2 méthodes peuvent être utilisées:

à J.B.: Concernant la gestion informatique, la totalité de la prescription ne mérite pas forcément d’être archivée pendant une longue durée.

à F.C.: Il faut se poser la question du coût/utilité de l’informatisation

3.Les moyens

à J.F.L.: Le transfert de charge du travail infirmier à la pharmacie permet de donner du temps supplémentaire aux infirmières pour le soin des malades. Exemple: le transfert de la reconstitution des chimiothérapies à la pharmacie, au Centre Léon Bérard, s’est fait sans suppression de postes infirmiers.

à J.B.: Le transfert de charge de travail devrait s’accompagner d’un transfert de postes d’infirmiers à des postes de préparateurs. Mais cela semble difficilement réalisable en pratique, le personnel infirmier étant déjà en nombre limité. De plus, on se confronte à un manque de motivation des décideurs.

à J.K.: La transformation de postes infirmiers en postes de préparateurs n’est réalisable que progressivement, aux moyens de formations. Ces transformations doivent anticiper les plans sociaux.

à Question de la salle: Serait-il choquant qu’une infirmière vienne préparer les médicaments à la pharmacie?...

4.Formation-information-changement d’habitudes

à J.F.: La pharmacie hospitalière est prestataire de services. Pour le bon fonctionnement du système, il faut une bonne organisation de chacun. Tous les acteurs doivent être convaincus de l’intérêt du système.

à C.C.: La validation de l’administration des médicaments par les infirmières est quelque chose de lourd. Mais c’est le dernier maillon de la chaîne qui à toute son importance.

à F.C.: Il est du domaine du pharmacien de dispenser le médicament . Il est du domaine du médecin de contrôler qu’il est bien administré. Cela ne sert à rien d’informatiser la prescription si l’on ne sait pas ce qui est administré. La validation de l’administration est une chose essentielle. Exemple: Validation de l’administration des produits sanguins au lit du malade par un système de code-barre où l’infirmière s’identifie en même temps.

à J.L.B. : La validation n’est possible que si le médecin a saisi sa prescription sur informatique.

5.Informatique

à J.F.L.: A l’origine de toute informatisation il faut un dossier patient qui soit le moteur, avec une homogénéisation des systèmes utilisés dans les différents services, avec comme suite logique la validation de l’administration au chevet du malade.

à C.C.: La saisie des ordonnances dans l’unité de soin serait la meilleure solution. C’est un cap qu’il faut envisager.

à Question de la salle: Comment fonctionne le système SAUPHIX à Grenoble?

àJ.L.B.: L’interne saisit sa prescription sur informatique et tous les jours édite une ordonnance. La saisie n’est pas passive car il dispose d’un logiciel d’aide à la prescription intégré qui l’incite à prescrire des médicaments du livret thérapeutique.

à F.C.: L’informatisation n’est pas une solution en soi.
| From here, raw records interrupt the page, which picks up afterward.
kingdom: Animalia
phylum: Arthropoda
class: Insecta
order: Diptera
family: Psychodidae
Elle ne fait qu’accompagner l’organisation existante et ne fonctionnera bien que si le système lui même fonctionne correctement. La saisie des prescriptions ne devrait être réalisée que par les prescripteurs eux-mêmes.
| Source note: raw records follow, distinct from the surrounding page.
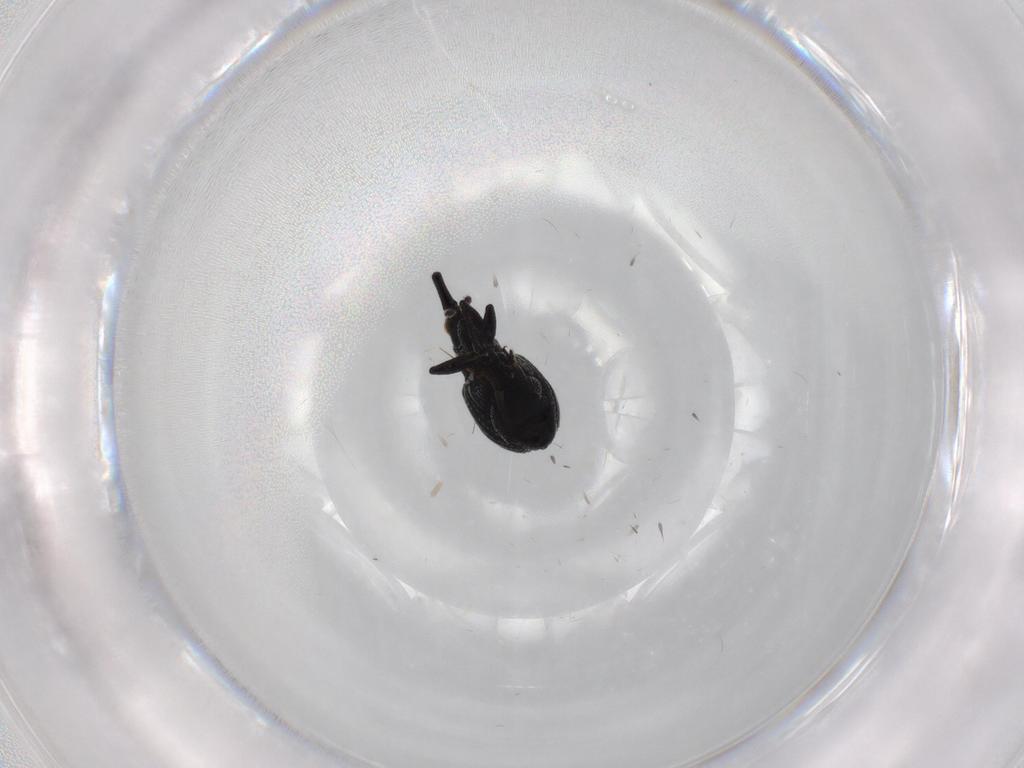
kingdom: Animalia
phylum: Arthropoda
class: Insecta
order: Coleoptera
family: Brentidae
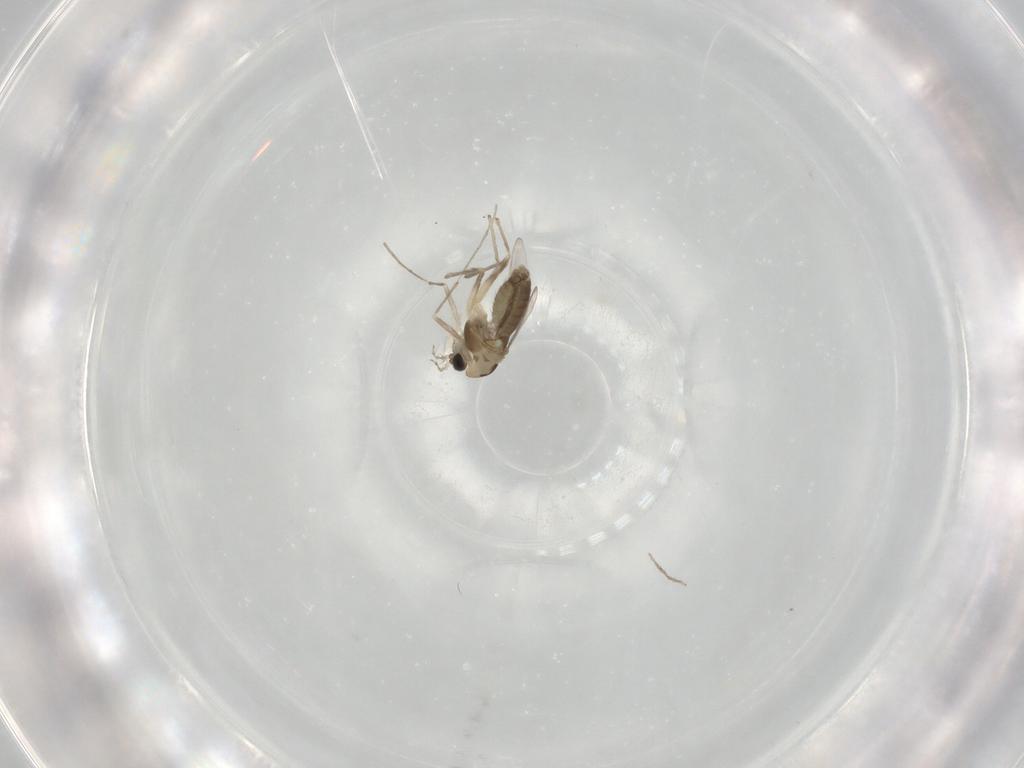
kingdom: Animalia
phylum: Arthropoda
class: Insecta
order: Diptera
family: Chironomidae
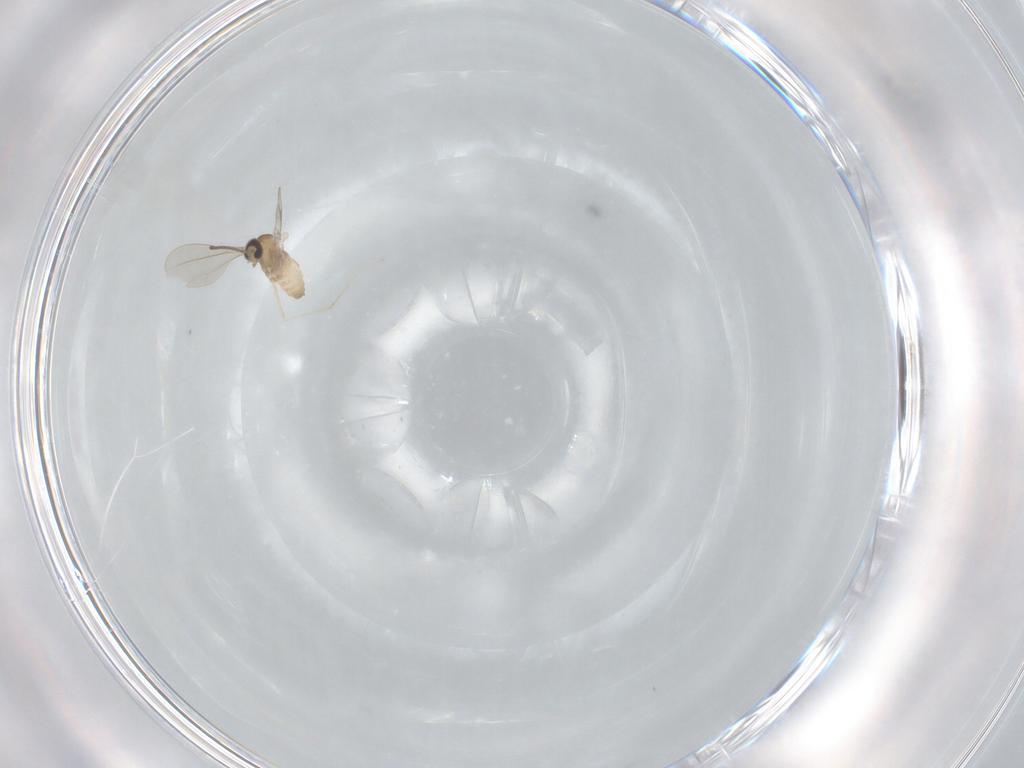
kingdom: Animalia
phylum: Arthropoda
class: Insecta
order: Diptera
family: Cecidomyiidae
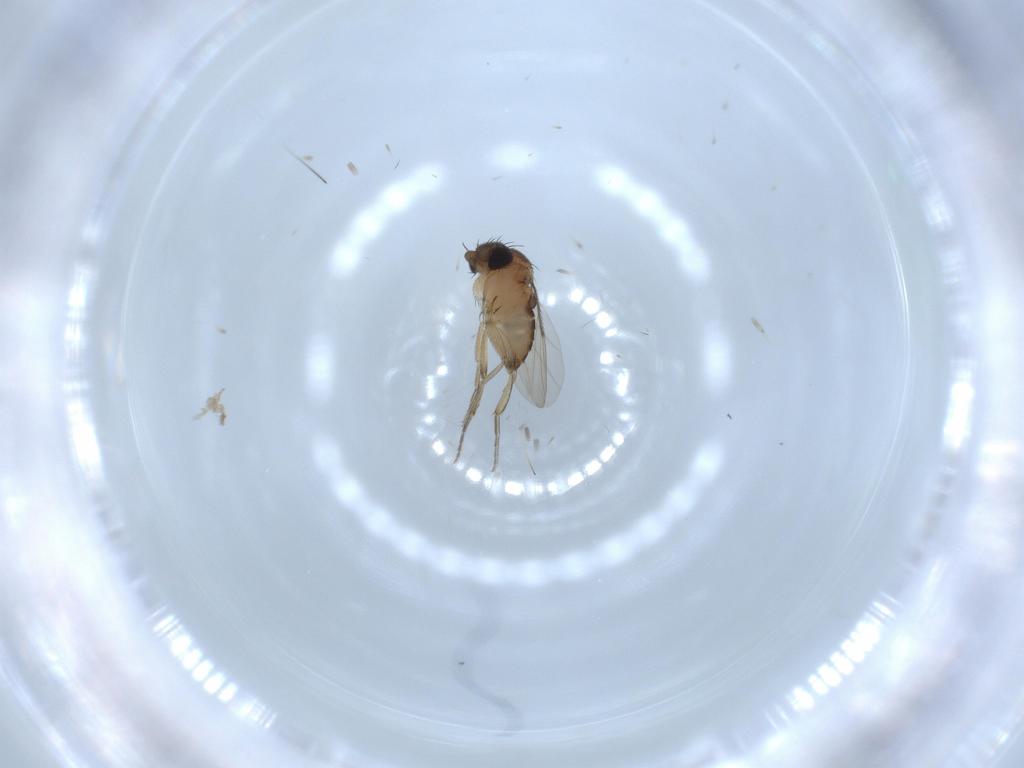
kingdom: Animalia
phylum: Arthropoda
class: Insecta
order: Diptera
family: Phoridae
L’hôpital est une vaste messagerie où chacun envoie des messages pour suivre la production du soin. Il serait donc nécessaire d’avoir des outils adaptés à ce fonctionnement (systèmes interactifs, groupe WEARE, INTERNET...) plutôt que des bases de données fixes.

à J.K.: Le dossier patient doit être consultable par l’ensemble des professionnels de santé, non seulement au sein de l’établissement mais aussi par l’extérieur.

 

CONCLUSION

L’arrêté du 9 août 1991 a mis l’accent sur l’intérêt de l’analyse de l’ordonnance par le pharmacien pour la sécurité du patient.

L’application pratique reste difficile, principalement en raison de l’absence de moyens supplémentaires mis à disposition des pharmacies hospitalières.